No dia em que passamos pelo rio Pônsul, Carlos, Rosa e André estavam a levantar redes com siluros, luciopercas e carpas, espécies invasoras que originam problemas de equilíbrio ambiental complexos, em especial o siluro ou peixe-gato, que é considerado um super-predador pela capacidade que tem de destruir o equilíbrio dos ecossistemas.
As preparações que Rodrigo Castelo faz com estes e outros peixes são muito variadas. Resultam da ligação com outros produtos, das pré-preparações e das técnicas de confecção, mas, atendendo a que são peixes de água doce, quase todas passam por um processo de cura com sal, açúcar e água com gás e, nalguns casos, exposição ao fumo. As cabeças e as espinhas servem de base para caldos que têm como finalidade intensificar o sabor de uma emulsão ou de um arroz qualquer. Tudo se aproveita. Entra-se na cozinha do Ó Balcão e não se sabe bem se aquilo é mesmo uma cozinha ou um laboratório. Há sempre experiências a decorrer, todas com a finalidade de dar sabor a uma matéria-prima aparentemente insípida.

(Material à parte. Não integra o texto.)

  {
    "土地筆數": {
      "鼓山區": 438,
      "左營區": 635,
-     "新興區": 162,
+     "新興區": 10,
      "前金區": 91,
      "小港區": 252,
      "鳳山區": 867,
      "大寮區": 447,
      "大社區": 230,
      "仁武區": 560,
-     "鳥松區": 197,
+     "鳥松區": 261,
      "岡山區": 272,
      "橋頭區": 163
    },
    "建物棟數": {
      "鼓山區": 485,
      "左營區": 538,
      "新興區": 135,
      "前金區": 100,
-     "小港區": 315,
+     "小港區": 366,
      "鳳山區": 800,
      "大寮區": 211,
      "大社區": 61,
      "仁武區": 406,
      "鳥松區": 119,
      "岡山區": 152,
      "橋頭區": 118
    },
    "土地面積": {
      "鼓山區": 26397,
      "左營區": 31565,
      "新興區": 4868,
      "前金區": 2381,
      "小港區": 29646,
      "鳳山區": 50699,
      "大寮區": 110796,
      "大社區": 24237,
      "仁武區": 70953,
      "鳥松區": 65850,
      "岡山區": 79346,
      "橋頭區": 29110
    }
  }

Peixe de rio em modo de degustação
O menu de peixe do rio que estará disponível em Fevereiro no Ó Balcão terá uma infinidade de espécies, consoante a época, com pratos clássicos e novidades. Podemos começar com uns crocantes e refrescantes coscorões recheados com espuma de coentros, lima, mel e camarinha e fataça, passar para uma gulosa couve com açafrão e pampo, e terminar com uns peixinhos-rei fritos e enfiados numa maionese de lima e limão.
As coisas começam a ficar mais sérias – e surpreendentes – com a carpa curada e fumada. Admitimos que possa existir algures uma receita interessante com tal peixe que tende a saber bastante a lodo, mas a nós nunca nos calhou nada de jeito. Acontece que, fumada e servida simplesmente ao natural, quer a barriga quer o lombo surpreenderam pela intensidade de sabor. Se o corte fino faz lembrar lascas de presunto, em matéria de sabor parece que estamos perante os pequenos tunídeos que se secam na Madeira (o gaiado), mas aqui com mais finura e gordura.

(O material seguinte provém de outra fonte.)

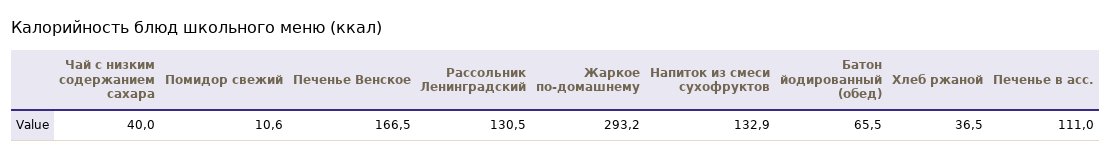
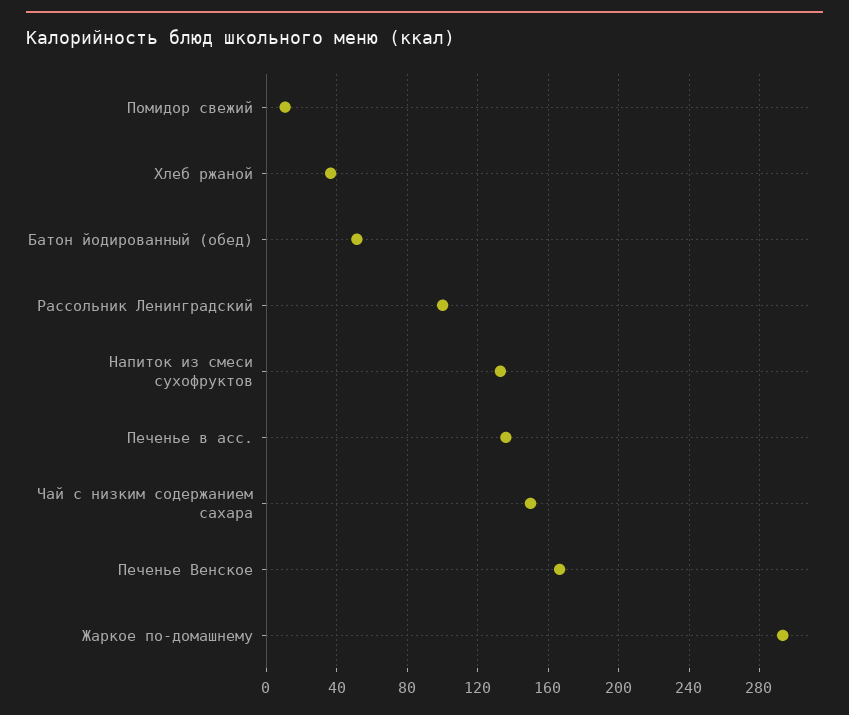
  {
-   "Чай с низким содержанием сахара": 40,
+   "Чай с низким содержанием сахара": 150,
    "Помидор свежий": 10.6,
    "Печенье Венское": 166.5,
-   "Рассольник Ленинградский": 130.5,
+   "Рассольник Ленинградский": 100,
    "Жаркое по-домашнему": 293.2,
    "Напиток из смеси сухофруктов": 132.9,
-   "Батон йодированный (обед)": 65.5,
+   "Батон йодированный (обед)": 50,
    "Хлеб ржаной": 36.5,
-   "Печенье в асс.": 111
+   "Печенье в асс.": 135
  }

Como pratos principais continua imperdível a sopa de ovas de barbo (cremosa) e um pedaço de lucioperca com a sua pele crocante. Quem quiser perceber por que razão há gente que enaltece, com justiça, o sabor deste predador, pois faça o favor de se servir.
Já a fataça coberta por uma fina fatia de toucinho de porco malhado de Alcobaça, pêra, nozes crocantes e um caldo de espinhas é algo bem fora da caixa na conjugação de sabores. O toucinho dá untuosidade ao peixe.
Numa espécie de homenagem à avó, Rodrigo criou um arroz cremoso de caranguejo, onde assentam três lagostins do rio, pistácios triturados, raspas de rábano e rebentos de wasabi. De facto, o arroz aveludado ganha frescura com o rábano e o wasabi. Dá vontade de pedir uma segunda dose.
Para finalizar, o famoso siluro. Sabemos que o mar está cheio de peixes tão feios quanto saborosos, mas daí a imaginarmos que algo semelhante ao repugnante Jabba, the Hutt da Guerra das Estrelas pudesse dar um prato saboroso vai uma grande distância. O chefe do Ó Balcão apresentou-nos pedaços do super-predador que revelavam uma mistura inusitada de músculo com gordura, de tal forma que, partido e afastado com a faca e o garfo, libertavam fios como se estivéssemos perante um pastel de bacalhau.
No dia da visita ao restaurante o chef serviu pedaços de siluro numa emulsão que fez com a cabeça do mesmo e magusto. Mas, como anda sempre a inventar, o siluro virá, no novo menu, a acompanhar uma mão de vaca.
Há chefs repentistas e chefs que nunca fogem das fichas técnicas. Nós gostamos mais dos primeiros. Sem surpresas, a viagem a um restaurante tem menos piada.